A vencedora do Oscar Angelina Jolie enfrentou um de seus maiores medos nas telas para o filme francês "Vidas Entrelaçadas": receber um diagnóstico de câncer.
Baseado nas experiências pessoais da roteirista e diretora Alice Winocour, Jolie interpreta a cineasta norte-americana fictícia Maxine Walker, que, enquanto produz um filme para acompanhar um desfile da Semana de Moda de Paris, descobre que tem câncer de mama.
A mãe de Jolie, Marcheline Bertrand, morreu de câncer de mama aos 56 anos, e Jolie passou por uma mastectomia dupla em 2013, após descobrir que portava a mesma mutação genética que sua mãe.
"Pensei muitas vezes na minha mãe e em como acho que esse filme teria sido maravilhoso para ela quando estava passando por isso", disse ela à Reuters.
Mas não se tratava apenas de sua mãe; Jolie também se envolveu para levar a experiência de Walker ao mundo.
"Você se senta naquela cadeira, e seja câncer ou qualquer outra coisa, seja homem ou mulher, todos nós já passamos por esse momento. Todos nós já passamos por aquele momento em que recebemos uma notícia que mudou nossas vidas", afirmou a atriz.
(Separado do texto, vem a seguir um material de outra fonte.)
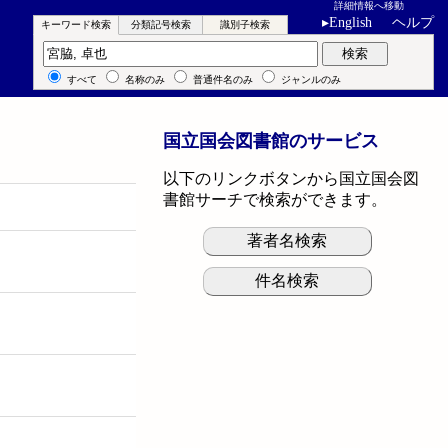
詳細情報へ移動
▸
English
ヘルプ
キーワード検索
分類記号検索
識別子検索
キーワード検索
検索
すべて
名称のみ
普通件名のみ
ジャンルのみ
国立国会図書館のサービス
以下のリンクボタンから国立国会図
書館サーチで検索ができます。
著者名検索
件名検索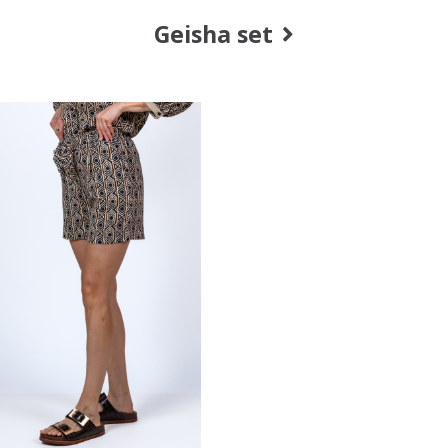
Geisha set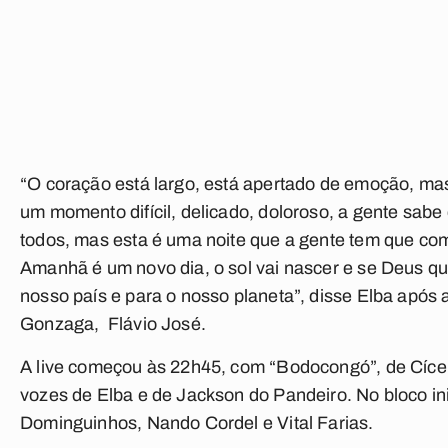
“O coração está largo, está apertado de emoção, mas
um momento difícil, delicado, doloroso, a gente sabe
todos, mas esta é uma noite que a gente tem que co
Amanhã é um novo dia, o sol vai nascer e se Deus qu
nosso país e para o nosso planeta”, disse Elba após a
Gonzaga, Flávio José.
A live começou às 22h45, com “Bodocongó”, de Cíce
vozes de Elba e de Jackson do Pandeiro. No bloco in
Dominguinhos, Nando Cordel e Vital Farias.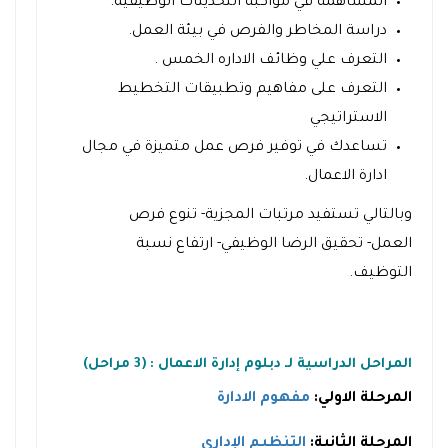
المُساهمة في مُواكبة التّحديثات الوظيفيّة.
دراسة المخاطر والفرص في بيئة العمل.
التعرف علي وظائف الاداره الخمس .
التعرف على مفاهيم وتطبيقات التخطيط
الاستراتيجي
تساعدك في
توفير فرص عمل متميزة
في مجال
ادارة الاعمال.
وبالتالي تستفيد مرتبات المجزية- تنوع فرص
العمل- تحقيق الرضا الوظيفي- ارتفاع نسبة
التوظيف.
المراحل الدراسية لـ دبلوم إدارة الاعمال : (3 مراحل)
المرحلة الاولي:
مفهوم الادارة
المرحلة الثانية:
التنظيم الإداري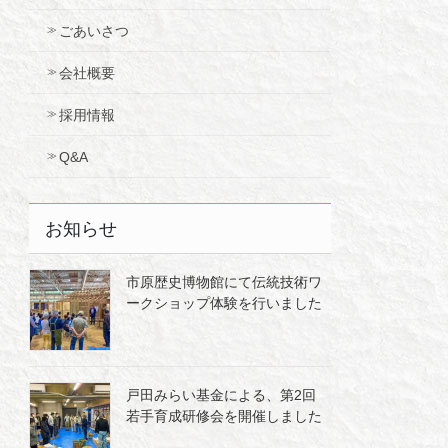
ごあいさつ
会社概要
採用情報
Q&A
お知らせ
市原歴史博物館にて伝統技術ワ
ークショップ体験を行いました
戸田みらい基金による、第2回
若手育成研修会を開催しました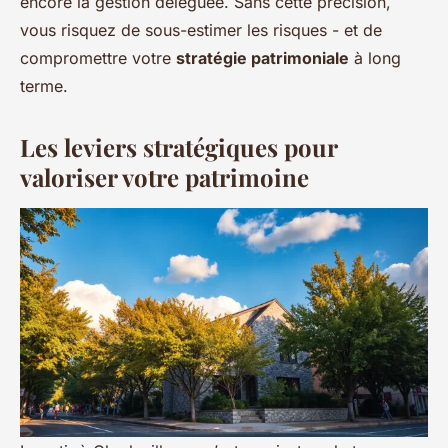
encore la gestion déléguée. Sans cette précision,
vous risquez de sous-estimer les risques - et de
compromettre votre
stratégie patrimoniale
à long
terme.
Les leviers stratégiques pour
valoriser votre patrimoine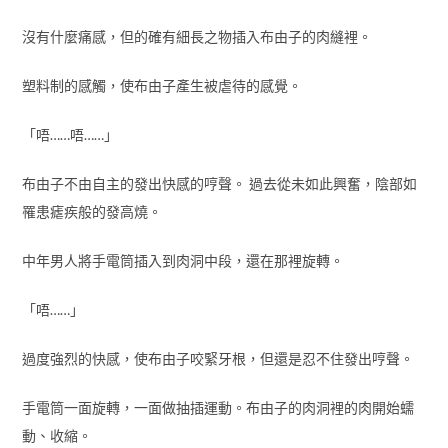
沒有什麼痛感，但的確有細長之物插入布由子的肉縫裡。
塑料制的感觸，使布由子產生被虐待的感覺。
「唔……唔……」
布由子不由自主的發出快感的哼聲。 過去從未如此興奮，陰部如
罹患瘧疾般的發高燒。
中年男人將手電筒插入到肉洞中段，還在那裡旋轉。
「唔……」
過度強烈的快感，使布由子咬緊牙根，但還是忍不住發出哼聲。
手電筒一面旋轉，一面做抽插運動。布由子的肉洞裡的肉開始蠕
動、收縮。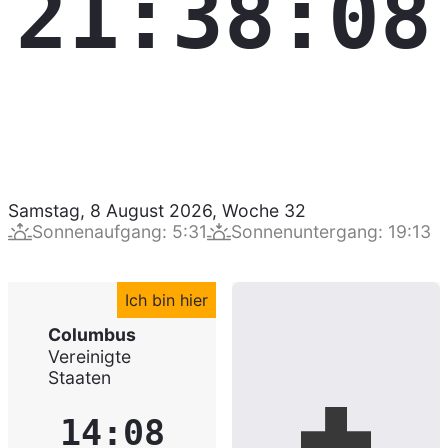
21:38:09
Samstag, 8 August 2026
,
Woche
32
Sonnenaufgang
:
5:31
Sonnenuntergang
:
19:13
Ich bin hier
Columbus
Vereinigte
Staaten
14:08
Jolie teve que passar por uma cena em que um oncologista colocava linhas de operação em seu peito.
"Foi um momento estranho ter Hollywood no meu quarto de hospital", disse Jolie.
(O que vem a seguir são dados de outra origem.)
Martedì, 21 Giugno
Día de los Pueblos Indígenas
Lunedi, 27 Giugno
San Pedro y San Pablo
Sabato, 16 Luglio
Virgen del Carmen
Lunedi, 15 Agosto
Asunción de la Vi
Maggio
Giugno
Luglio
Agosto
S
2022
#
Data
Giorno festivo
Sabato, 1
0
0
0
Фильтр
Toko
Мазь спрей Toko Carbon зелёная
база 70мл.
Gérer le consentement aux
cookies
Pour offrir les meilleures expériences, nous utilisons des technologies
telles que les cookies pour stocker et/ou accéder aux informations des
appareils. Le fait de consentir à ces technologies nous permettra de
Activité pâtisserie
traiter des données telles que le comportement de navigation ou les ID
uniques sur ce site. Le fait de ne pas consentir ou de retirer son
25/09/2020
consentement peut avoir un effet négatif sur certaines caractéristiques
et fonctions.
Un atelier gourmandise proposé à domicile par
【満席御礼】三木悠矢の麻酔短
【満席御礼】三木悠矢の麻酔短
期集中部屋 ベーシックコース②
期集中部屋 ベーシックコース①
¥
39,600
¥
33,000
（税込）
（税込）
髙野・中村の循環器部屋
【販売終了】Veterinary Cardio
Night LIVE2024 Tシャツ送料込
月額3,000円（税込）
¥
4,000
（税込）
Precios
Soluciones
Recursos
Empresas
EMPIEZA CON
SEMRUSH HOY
"Aqui estou eu, sabe, de camisola, recebendo minhas injeções, fazendo tudo o que faço, mas agora estamos compartilhando isso. E, por isso, me senti muito vulnerável", acrescentou ela.
Ao lado de Jolie, o elenco de "Vidas Entrelaçadas" inclui Ada, interpretada por Anyier Anei, uma modelo que enfrenta dificuldades com o fato de a indústria da moda colocá-la em um pedestal, e a maquiadora Angele, interpretada por Ella Rumpf, que tenta deixar o meio da moda para se tornar escritora.
Jolie espera que a história de cada personagem toque os espectadores.
"Acho que o que descobrimos ao fazer isso, e espero que seja o que o público sinta, é que estamos conectados", disse a atriz de 51 anos.
"Estamos conectados como seres humanos, e todos passamos por alguma coisa... E é muito importante nos apoiar uns aos outros por sermos humanos", acrescentou Jolie.